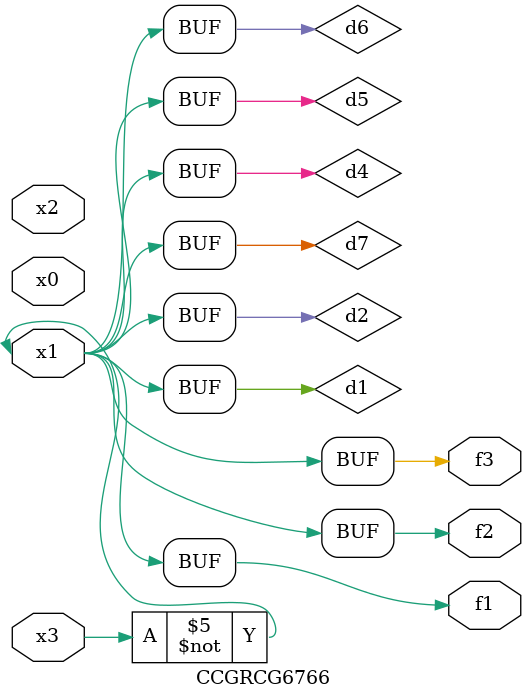
<source format=v>
module CCGRCG6766(
	input x0, x1, x2, x3,
	output f1, f2, f3
);

	wire d1, d2, d3, d4, d5, d6, d7;

	not (d1, x3);
	buf (d2, x1);
	xnor (d3, d1, d2);
	nor (d4, d1);
	buf (d5, d1, d2);
	buf (d6, d4, d5);
	nand (d7, d4);
	assign f1 = d6;
	assign f2 = d7;
	assign f3 = d6;
endmodule

</source>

> _What is needed_
Wherever a line in the records contains the word "assign", copy that line.

> _Exercise solution_
	assign f1 = d6;
	assign f2 = d7;
	assign f3 = d6;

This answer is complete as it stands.